Look below for the line that contains "text_box [774, 433, 1325, 691]", and write out exactly that line and all remaining lines of the listing, omitting pictures.

■ **EXERCISE DATA**
--
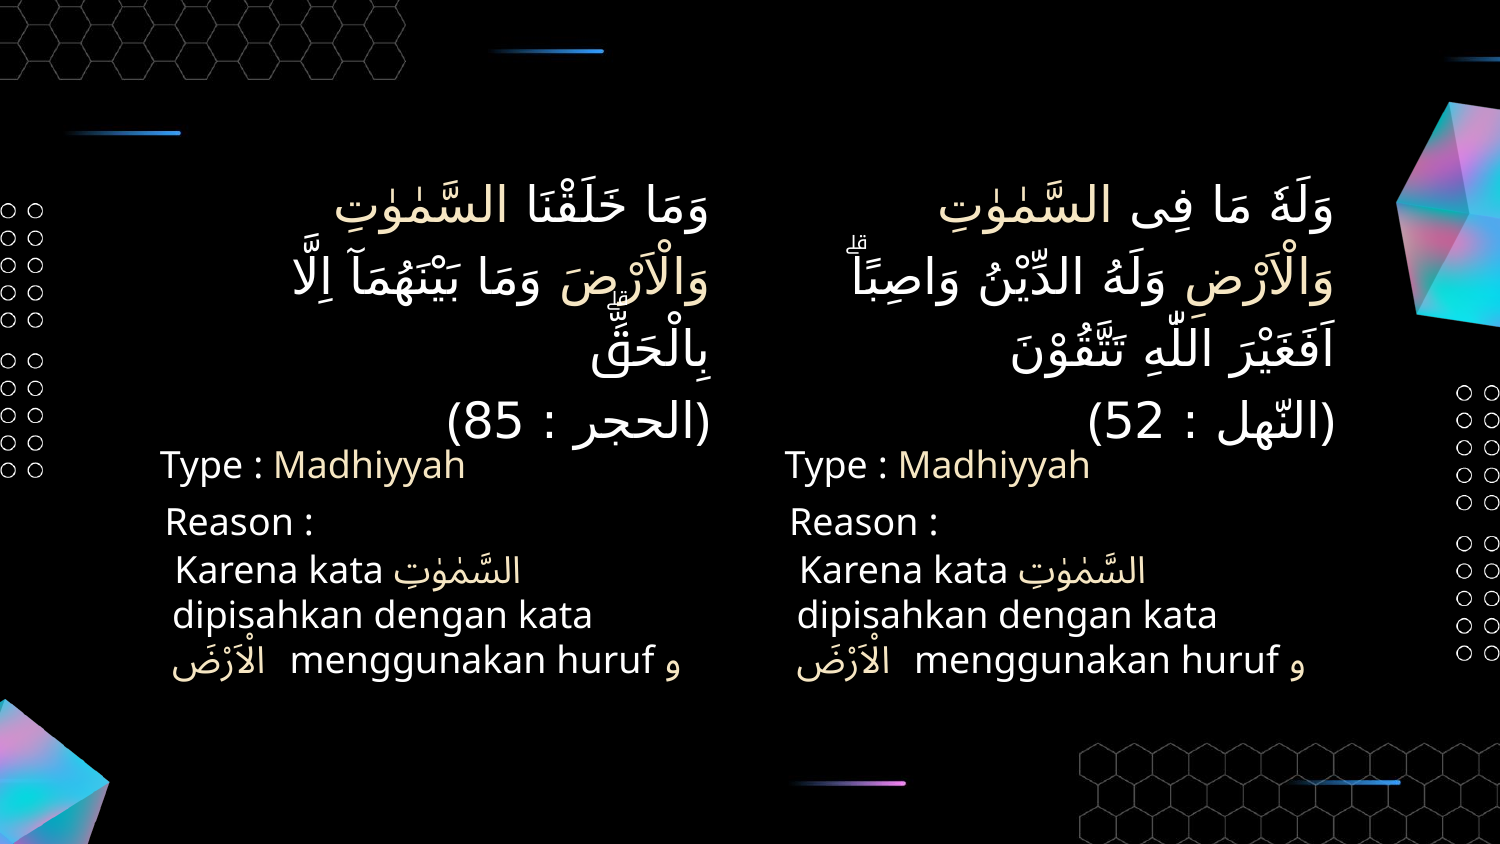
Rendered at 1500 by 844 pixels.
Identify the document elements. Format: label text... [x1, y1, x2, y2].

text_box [774, 433, 1325, 691]
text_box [149, 433, 700, 691]
picture [0, 0, 1500, 844]
text_box وَمَا خَلَقْنَا السَّمٰوٰتِ وَالْاَرْضَ وَمَا بَيْنَهُمَآ اِلَّا بِالْحَقِّۗ (الحجر : 85) [196, 153, 726, 457]
text_box وَلَهٗ مَا فِى السَّمٰوٰتِ وَالْاَرْضِ وَلَهُ الدِّيْنُ وَاصِبًاۗ اَفَغَيْرَ اللّٰهِ تَتَّقُوْنَ (النّهل : 52) [774, 153, 1351, 457]
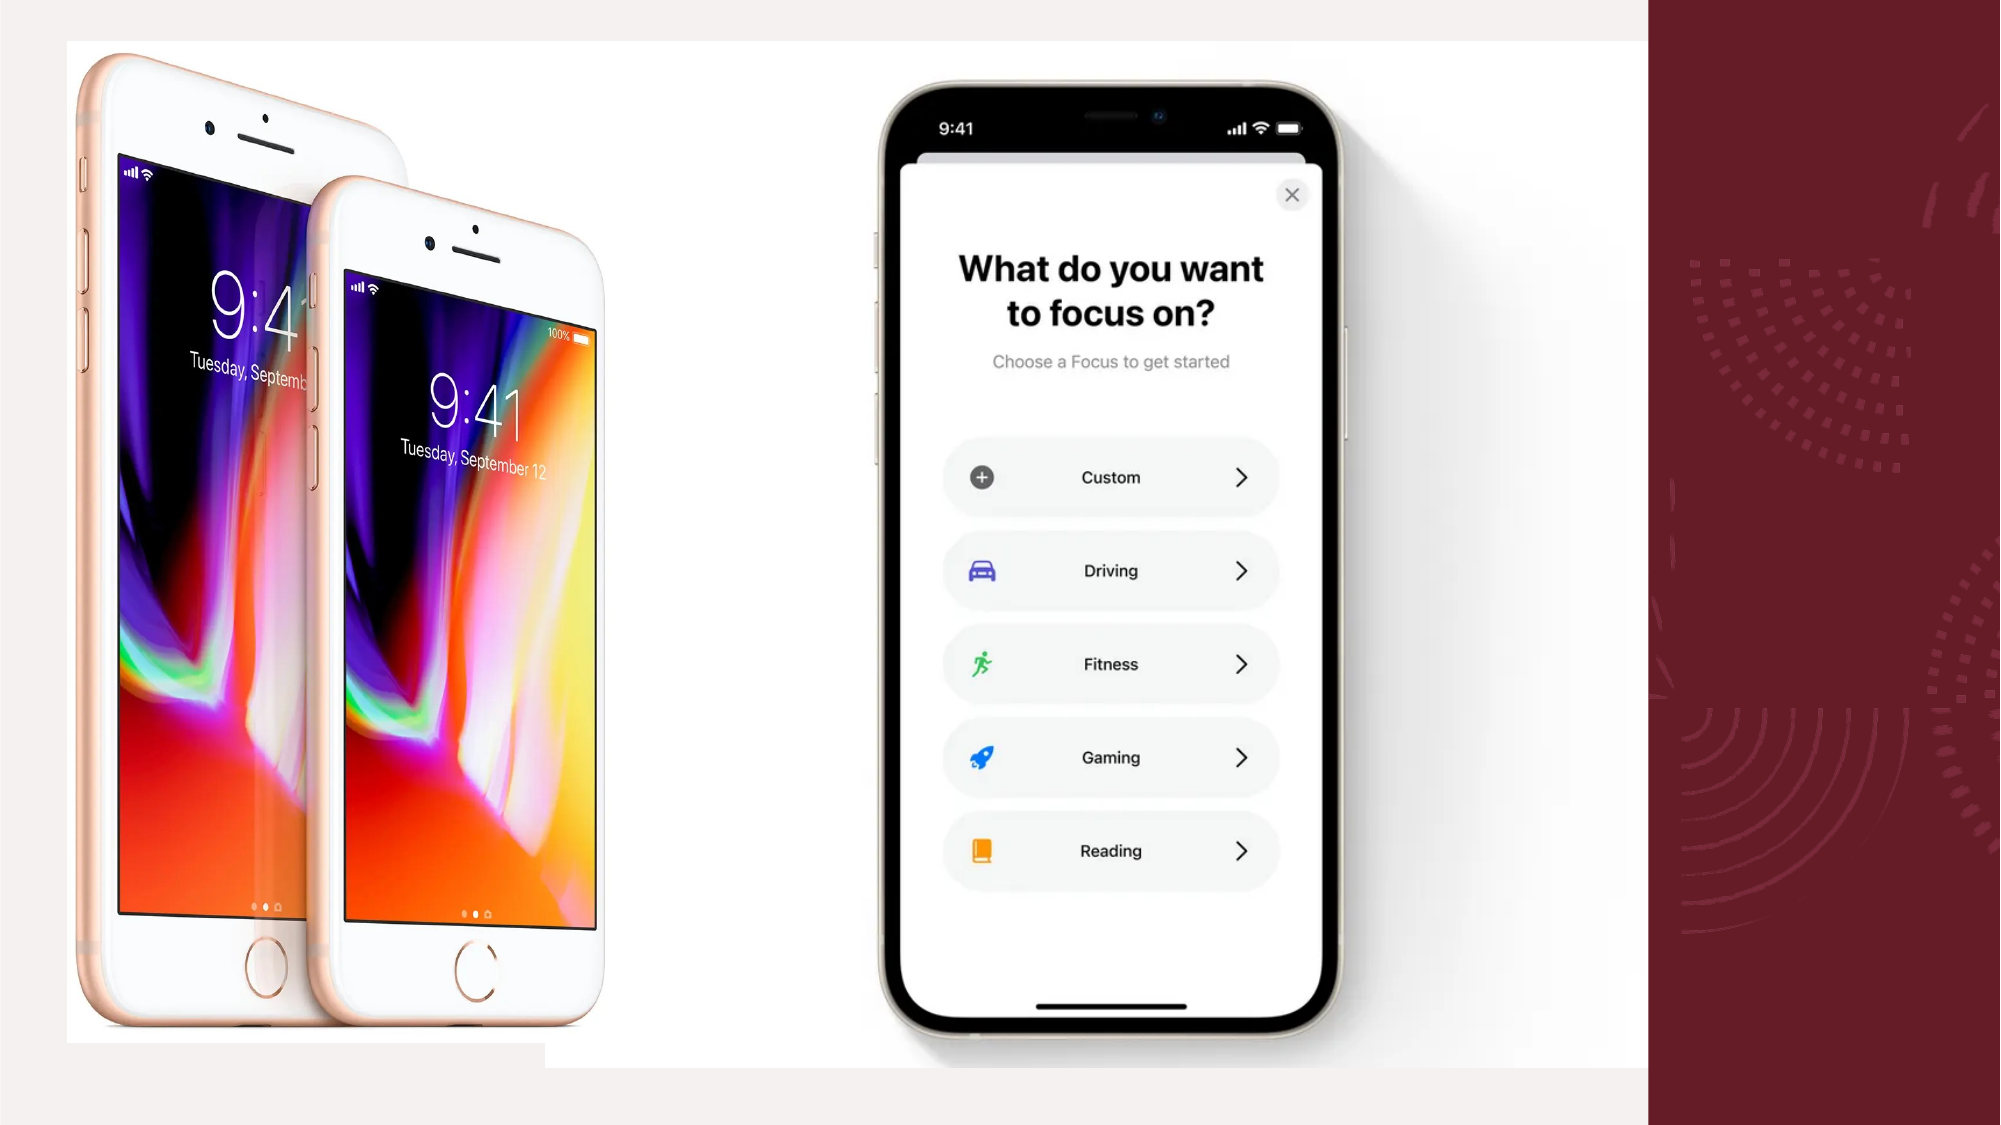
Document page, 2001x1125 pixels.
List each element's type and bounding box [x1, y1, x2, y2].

picture [67, 41, 612, 1044]
list [545, 41, 1686, 1068]
text_box [1647, 0, 2000, 1125]
text_box [0, 0, 1647, 1125]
--
■ **TASK SOLUTION**
text_box [774, 433, 1325, 691]
text_box [149, 433, 700, 691]
picture [0, 0, 1500, 844]
text_box وَمَا خَلَقْنَا السَّمٰوٰتِ وَالْاَرْضَ وَمَا بَيْنَهُمَآ اِلَّا بِالْحَقِّۗ (الحجر : 85) [196, 153, 726, 457]
text_box وَلَهٗ مَا فِى السَّمٰوٰتِ وَالْاَرْضِ وَلَهُ الدِّيْنُ وَاصِبًاۗ اَفَغَيْرَ اللّٰهِ تَتَّقُوْنَ (النّهل : 52) [774, 153, 1351, 457]
Document page, 2001x1125 pixels.
List each element's type and bounding box [x1, y1, x2, y2].

picture [67, 41, 612, 1044]
list [545, 41, 1686, 1068]
text_box [1647, 0, 2000, 1125]
text_box [0, 0, 1647, 1125]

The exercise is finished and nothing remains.